▸ **AIM OF THE EXERCISE**: Once you reach the line containing "Otherwise, he/she cannot" in the data below, restate each line word for word up to and including the one containing "TravelingMamas.com or the destination".
————————
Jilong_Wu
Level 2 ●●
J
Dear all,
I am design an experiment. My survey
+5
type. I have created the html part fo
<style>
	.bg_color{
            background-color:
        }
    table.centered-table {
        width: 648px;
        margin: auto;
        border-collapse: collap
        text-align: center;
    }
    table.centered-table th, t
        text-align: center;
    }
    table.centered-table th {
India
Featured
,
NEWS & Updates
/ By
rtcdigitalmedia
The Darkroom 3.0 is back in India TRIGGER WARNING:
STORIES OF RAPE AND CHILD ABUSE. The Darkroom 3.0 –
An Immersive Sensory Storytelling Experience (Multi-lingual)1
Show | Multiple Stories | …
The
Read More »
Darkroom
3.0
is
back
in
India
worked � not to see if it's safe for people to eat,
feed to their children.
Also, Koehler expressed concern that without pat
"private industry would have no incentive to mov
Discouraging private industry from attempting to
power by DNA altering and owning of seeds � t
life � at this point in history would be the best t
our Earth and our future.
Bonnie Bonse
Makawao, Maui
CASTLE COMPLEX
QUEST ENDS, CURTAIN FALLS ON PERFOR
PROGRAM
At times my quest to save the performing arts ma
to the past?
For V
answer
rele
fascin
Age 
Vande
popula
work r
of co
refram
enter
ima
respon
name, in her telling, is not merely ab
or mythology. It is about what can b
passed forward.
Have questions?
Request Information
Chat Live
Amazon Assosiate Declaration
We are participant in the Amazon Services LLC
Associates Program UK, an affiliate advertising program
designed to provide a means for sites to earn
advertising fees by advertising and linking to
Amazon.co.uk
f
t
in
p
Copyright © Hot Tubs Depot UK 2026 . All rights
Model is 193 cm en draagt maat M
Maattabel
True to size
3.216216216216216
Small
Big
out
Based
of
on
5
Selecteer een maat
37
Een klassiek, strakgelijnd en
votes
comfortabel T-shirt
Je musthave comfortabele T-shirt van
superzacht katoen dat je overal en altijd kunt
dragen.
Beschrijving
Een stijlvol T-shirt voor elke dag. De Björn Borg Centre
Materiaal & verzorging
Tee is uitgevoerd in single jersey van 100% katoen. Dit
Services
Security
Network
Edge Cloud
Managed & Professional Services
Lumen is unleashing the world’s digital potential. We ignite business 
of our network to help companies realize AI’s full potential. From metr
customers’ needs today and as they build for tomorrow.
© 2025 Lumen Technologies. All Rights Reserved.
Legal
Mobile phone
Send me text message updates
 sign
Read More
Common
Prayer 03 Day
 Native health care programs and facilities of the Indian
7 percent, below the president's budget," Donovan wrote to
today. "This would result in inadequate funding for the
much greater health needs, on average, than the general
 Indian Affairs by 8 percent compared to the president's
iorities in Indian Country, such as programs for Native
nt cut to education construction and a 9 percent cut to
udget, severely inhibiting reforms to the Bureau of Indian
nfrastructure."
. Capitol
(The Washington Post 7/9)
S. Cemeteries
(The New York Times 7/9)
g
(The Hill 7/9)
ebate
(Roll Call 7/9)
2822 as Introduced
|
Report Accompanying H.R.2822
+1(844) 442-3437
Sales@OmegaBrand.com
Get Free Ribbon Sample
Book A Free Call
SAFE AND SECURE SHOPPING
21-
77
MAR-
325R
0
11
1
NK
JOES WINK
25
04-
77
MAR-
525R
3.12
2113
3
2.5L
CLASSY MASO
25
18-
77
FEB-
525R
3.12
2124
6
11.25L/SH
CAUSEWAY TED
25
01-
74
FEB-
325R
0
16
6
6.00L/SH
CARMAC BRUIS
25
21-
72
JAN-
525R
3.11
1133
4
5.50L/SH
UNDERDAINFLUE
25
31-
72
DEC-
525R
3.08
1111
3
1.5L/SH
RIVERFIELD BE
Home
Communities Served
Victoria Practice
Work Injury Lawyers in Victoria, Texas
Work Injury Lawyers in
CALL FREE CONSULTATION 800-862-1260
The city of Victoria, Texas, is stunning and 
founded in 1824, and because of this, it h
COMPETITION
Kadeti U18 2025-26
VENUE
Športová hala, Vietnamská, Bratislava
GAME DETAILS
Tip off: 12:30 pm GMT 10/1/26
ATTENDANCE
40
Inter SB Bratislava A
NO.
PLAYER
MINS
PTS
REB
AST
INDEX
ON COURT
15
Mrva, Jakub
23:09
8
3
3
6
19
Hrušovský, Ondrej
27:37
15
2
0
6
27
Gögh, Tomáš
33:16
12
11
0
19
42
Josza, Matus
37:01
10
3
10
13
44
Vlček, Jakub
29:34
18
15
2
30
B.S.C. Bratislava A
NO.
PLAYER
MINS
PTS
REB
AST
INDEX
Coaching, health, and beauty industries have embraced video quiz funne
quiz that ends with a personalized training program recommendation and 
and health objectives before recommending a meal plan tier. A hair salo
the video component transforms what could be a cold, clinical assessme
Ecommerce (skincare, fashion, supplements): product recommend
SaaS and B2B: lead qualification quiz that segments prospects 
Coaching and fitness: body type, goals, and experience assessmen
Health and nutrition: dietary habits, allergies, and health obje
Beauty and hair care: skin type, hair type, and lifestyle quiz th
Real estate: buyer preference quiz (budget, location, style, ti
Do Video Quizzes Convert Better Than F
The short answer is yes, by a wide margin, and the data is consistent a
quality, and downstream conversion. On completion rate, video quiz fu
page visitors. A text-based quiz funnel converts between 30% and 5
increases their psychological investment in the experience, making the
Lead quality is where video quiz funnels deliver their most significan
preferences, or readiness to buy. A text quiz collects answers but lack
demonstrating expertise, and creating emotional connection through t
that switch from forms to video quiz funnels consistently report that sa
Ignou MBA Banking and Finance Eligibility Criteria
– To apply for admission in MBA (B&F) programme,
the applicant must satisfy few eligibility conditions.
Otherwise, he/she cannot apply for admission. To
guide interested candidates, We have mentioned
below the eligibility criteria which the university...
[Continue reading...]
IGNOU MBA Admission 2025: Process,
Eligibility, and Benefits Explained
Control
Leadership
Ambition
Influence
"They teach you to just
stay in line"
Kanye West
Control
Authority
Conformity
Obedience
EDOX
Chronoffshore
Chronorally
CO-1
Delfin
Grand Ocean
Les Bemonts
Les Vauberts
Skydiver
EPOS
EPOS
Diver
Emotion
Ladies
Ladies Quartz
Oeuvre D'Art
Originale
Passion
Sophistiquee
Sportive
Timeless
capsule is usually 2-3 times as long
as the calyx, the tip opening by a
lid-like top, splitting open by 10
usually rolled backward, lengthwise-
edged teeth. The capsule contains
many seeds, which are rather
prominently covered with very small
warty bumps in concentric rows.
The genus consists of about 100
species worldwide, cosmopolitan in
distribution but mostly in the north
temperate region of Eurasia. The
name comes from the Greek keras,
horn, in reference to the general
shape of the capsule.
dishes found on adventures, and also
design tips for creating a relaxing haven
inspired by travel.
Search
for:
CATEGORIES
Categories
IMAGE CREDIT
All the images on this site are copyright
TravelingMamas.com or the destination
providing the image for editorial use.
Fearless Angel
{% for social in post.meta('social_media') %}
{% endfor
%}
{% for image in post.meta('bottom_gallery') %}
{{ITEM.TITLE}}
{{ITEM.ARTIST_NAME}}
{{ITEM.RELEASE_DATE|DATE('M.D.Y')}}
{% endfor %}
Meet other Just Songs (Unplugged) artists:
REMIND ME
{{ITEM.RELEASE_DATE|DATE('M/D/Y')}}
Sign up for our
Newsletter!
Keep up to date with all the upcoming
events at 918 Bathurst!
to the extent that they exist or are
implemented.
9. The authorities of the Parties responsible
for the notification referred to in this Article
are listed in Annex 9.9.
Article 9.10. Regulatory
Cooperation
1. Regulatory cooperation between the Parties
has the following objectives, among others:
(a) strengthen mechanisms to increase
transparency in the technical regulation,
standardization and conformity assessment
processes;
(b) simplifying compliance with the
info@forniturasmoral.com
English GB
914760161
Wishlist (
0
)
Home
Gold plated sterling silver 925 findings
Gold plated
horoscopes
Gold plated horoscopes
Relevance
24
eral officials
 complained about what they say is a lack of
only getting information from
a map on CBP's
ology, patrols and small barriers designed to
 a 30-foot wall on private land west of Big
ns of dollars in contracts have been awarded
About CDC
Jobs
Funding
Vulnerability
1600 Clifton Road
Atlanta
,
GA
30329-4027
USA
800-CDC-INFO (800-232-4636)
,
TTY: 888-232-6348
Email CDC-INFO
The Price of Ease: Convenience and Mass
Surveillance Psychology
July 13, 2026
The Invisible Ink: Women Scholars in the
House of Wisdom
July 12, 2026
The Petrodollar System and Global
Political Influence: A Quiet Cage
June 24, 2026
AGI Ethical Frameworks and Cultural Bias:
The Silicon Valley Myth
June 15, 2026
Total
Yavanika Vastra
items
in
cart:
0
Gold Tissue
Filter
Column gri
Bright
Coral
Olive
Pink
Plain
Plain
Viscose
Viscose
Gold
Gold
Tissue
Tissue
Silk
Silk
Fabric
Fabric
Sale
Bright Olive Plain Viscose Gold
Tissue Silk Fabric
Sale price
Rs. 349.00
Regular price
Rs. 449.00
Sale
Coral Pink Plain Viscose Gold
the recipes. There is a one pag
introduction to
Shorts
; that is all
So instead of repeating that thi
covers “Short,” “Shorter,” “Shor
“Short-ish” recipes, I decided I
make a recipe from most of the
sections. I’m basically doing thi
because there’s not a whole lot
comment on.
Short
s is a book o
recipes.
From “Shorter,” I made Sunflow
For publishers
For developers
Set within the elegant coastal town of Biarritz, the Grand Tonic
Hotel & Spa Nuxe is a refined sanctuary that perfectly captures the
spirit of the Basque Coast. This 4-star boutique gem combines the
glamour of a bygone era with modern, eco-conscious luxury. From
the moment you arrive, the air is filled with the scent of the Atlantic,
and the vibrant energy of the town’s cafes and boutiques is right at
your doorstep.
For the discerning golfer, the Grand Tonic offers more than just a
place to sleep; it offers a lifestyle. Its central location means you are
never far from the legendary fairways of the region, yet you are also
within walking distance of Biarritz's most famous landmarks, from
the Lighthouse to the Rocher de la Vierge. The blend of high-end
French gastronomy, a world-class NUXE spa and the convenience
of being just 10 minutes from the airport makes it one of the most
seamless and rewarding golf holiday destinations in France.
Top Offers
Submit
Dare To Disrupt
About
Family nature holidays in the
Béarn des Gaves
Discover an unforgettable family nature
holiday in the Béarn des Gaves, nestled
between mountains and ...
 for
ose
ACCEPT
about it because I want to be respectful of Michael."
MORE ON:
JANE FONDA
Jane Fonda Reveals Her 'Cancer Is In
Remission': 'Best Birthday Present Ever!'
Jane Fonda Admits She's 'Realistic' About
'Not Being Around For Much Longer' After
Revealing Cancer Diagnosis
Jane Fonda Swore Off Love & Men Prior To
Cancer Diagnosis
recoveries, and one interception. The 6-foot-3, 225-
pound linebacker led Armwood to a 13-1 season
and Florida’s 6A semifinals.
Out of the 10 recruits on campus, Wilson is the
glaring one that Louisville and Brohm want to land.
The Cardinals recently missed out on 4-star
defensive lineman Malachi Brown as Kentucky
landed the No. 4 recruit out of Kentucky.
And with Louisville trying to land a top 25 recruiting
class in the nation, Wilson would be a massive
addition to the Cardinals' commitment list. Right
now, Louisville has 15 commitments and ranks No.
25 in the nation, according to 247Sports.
————————
▸ **ANSWER SECTION**:
Otherwise, he/she cannot apply for admission. To
guide interested candidates, We have mentioned
below the eligibility criteria which the university...
[Continue reading...]
IGNOU MBA Admission 2025: Process,
Eligibility, and Benefits Explained
Control
Leadership
Ambition
Influence
"They teach you to just
stay in line"
Kanye West
Control
Authority
Conformity
Obedience
EDOX
Chronoffshore
Chronorally
CO-1
Delfin
Grand Ocean
Les Bemonts
Les Vauberts
Skydiver
EPOS
EPOS
Diver
Emotion
Ladies
Ladies Quartz
Oeuvre D'Art
Originale
Passion
Sophistiquee
Sportive
Timeless
capsule is usually 2-3 times as long
as the calyx, the tip opening by a
lid-like top, splitting open by 10
usually rolled backward, lengthwise-
edged teeth. The capsule contains
many seeds, which are rather
prominently covered with very small
warty bumps in concentric rows.
The genus consists of about 100
species worldwide, cosmopolitan in
distribution but mostly in the north
temperate region of Eurasia. The
name comes from the Greek keras,
horn, in reference to the general
shape of the capsule.
dishes found on adventures, and also
design tips for creating a relaxing haven
inspired by travel.
Search
for:
CATEGORIES
Categories
IMAGE CREDIT
All the images on this site are copyright
TravelingMamas.com or the destination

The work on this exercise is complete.